DALLAS - First. the Justice Department filed suit to stop it. Then the Federal Communications Commission moved to block it. In the end, AT&T this week officially ended its $39 billion effort to take over T-Mobile, signaling a stronger stand on antitrust oversight by the Obama administration than its predecessor.

To Amalia Deloney, grassroots policy director for the Center for Media Justice, there's more to it.

"The more exciting news is what led to it, which is really a massive groundswell of people from all across the country, saying that this wasn't in consumers' interests or community members' interests."

AT&T wanted T-Mobile's cellular airways - or spectrum - and in its statement said the acquisition would have "offered an interim solution to ... spectrum shortage."

T-Mobile's parent company, Deutsche Telekom, walks away with a $4 billion consolation prize, a "break-up fee" that was inserted in the original deal.

Parul Desai, communications policy counsel for Consumers Union, says Washington-based lobbying against the deal was aided by a groundswell of public opinion.

"I think that the opposition was significant, in that it pointed out that the facts really were against the merger and it was easy to point that out."

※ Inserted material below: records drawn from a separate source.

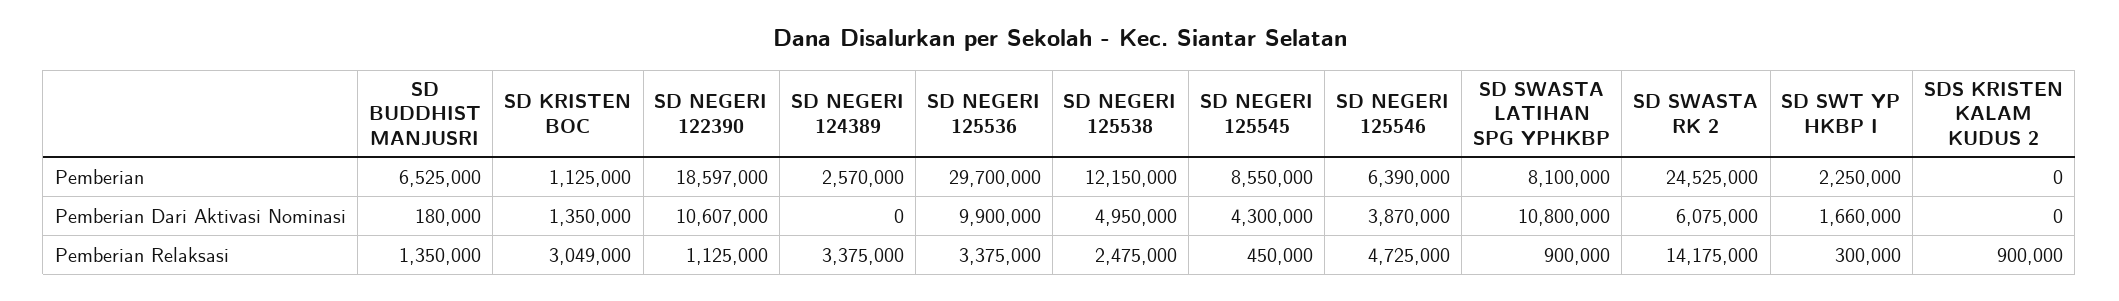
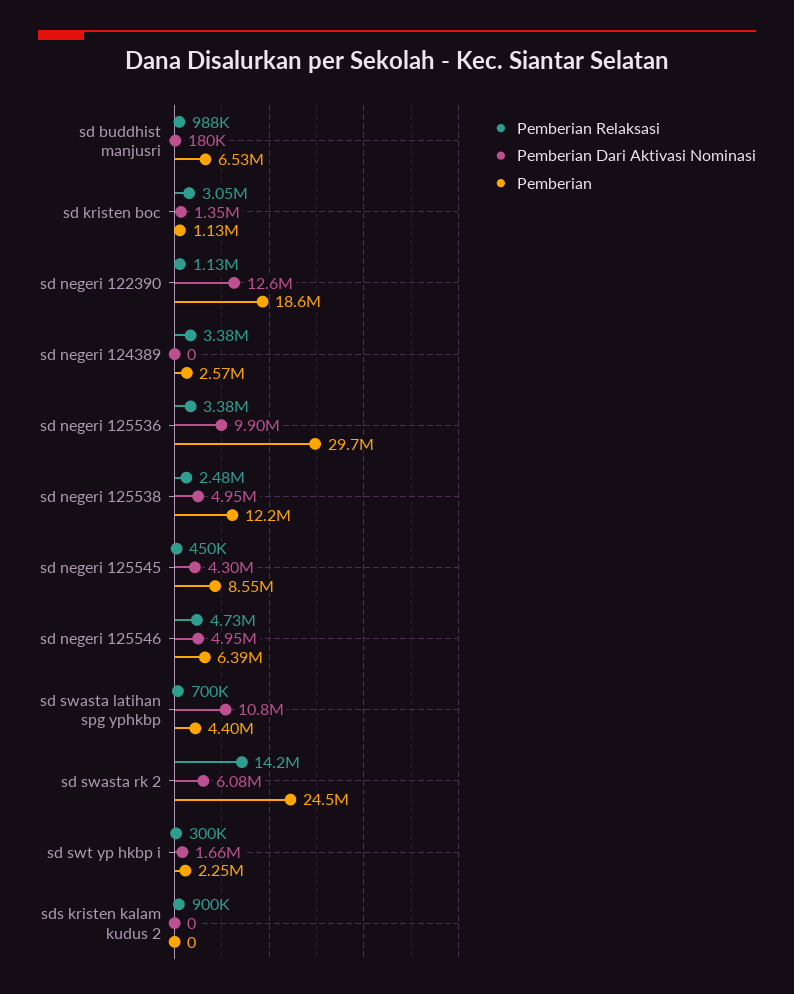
  {
    "Pemberian": {
      "SD BUDDHIST MANJUSRI": 6525000,
      "SD KRISTEN BOC": 1125000,
      "SD NEGERI 122390": 18597000,
      "SD NEGERI 124389": 2570000,
      "SD NEGERI 125536": 29700000,
      "SD NEGERI 125538": 12150000,
      "SD NEGERI 125545": 8550000,
      "SD NEGERI 125546": 6390000,
-     "SD SWASTA LATIHAN SPG YPHKBP": 8100000,
+     "SD SWASTA LATIHAN SPG YPHKBP": 4400000,
      "SD SWASTA RK 2": 24525000,
      "SD SWT YP HKBP I": 2250000,
      "SDS KRISTEN KALAM KUDUS 2": 0
    },
    "Pemberian Dari Aktivasi Nominasi": {
      "SD BUDDHIST MANJUSRI": 180000,
      "SD KRISTEN BOC": 1350000,
-     "SD NEGERI 122390": 10607000,
+     "SD NEGERI 122390": 12600000,
      "SD NEGERI 124389": 0,
      "SD NEGERI 125536": 9900000,
      "SD NEGERI 125538": 4950000,
      "SD NEGERI 125545": 4300000,
-     "SD NEGERI 125546": 3870000,
+     "SD NEGERI 125546": 4950000,
      "SD SWASTA LATIHAN SPG YPHKBP": 10800000,
      "SD SWASTA RK 2": 6075000,
      "SD SWT YP HKBP I": 1660000,
      "SDS KRISTEN KALAM KUDUS 2": 0
    },
    "Pemberian Relaksasi": {
-     "SD BUDDHIST MANJUSRI": 1350000,
+     "SD BUDDHIST MANJUSRI": 988000,
      "SD KRISTEN BOC": 3049000,
      "SD NEGERI 122390": 1125000,
      "SD NEGERI 124389": 3375000,
      "SD NEGERI 125536": 3375000,
      "SD NEGERI 125538": 2475000,
      "SD NEGERI 125545": 450000,
      "SD NEGERI 125546": 4725000,
-     "SD SWASTA LATIHAN SPG YPHKBP": 900000,
+     "SD SWASTA LATIHAN SPG YPHKBP": 700000,
      "SD SWASTA RK 2": 14175000,
      "SD SWT YP HKBP I": 300000,
      "SDS KRISTEN KALAM KUDUS 2": 900000
    }
  }

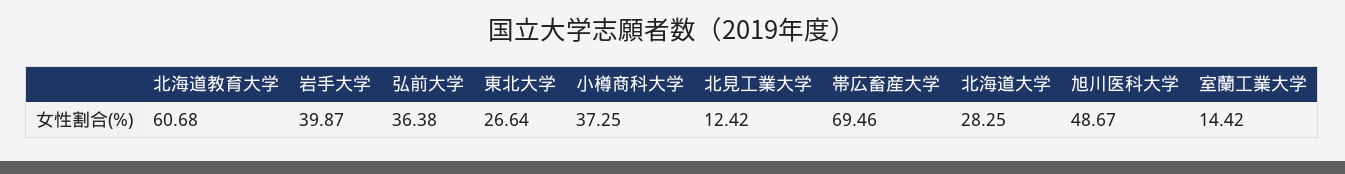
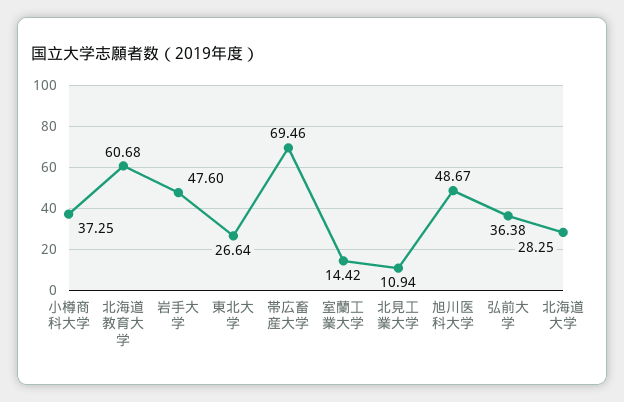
  {
    "北海道教育大学": 60.68,
-   "岩手大学": 39.87,
+   "岩手大学": 47.6,
    "弘前大学": 36.38,
    "東北大学": 26.64,
    "小樽商科大学": 37.25,
-   "北見工業大学": 12.42,
+   "北見工業大学": 10.94,
    "帯広畜産大学": 69.46,
    "北海道大学": 28.25,
    "旭川医科大学": 48.67,
    "室蘭工業大学": 14.42
  }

As Deloney and other community and consumer groups talked with people about the movement to stop the merger, she says, they heard three things repeatedly:

"They knew of absolutely no merger in their lifetime that had led to the creation of jobs, they understood very clearly that there was nothing good about a monopoly, and they know that AT&T has no decent track record working with communities."

In a statement, a Justice Department official said, "Had AT&T acquired T-Mobile, consumers in the wireless marketplace would have faced higher prices and reduced innovation."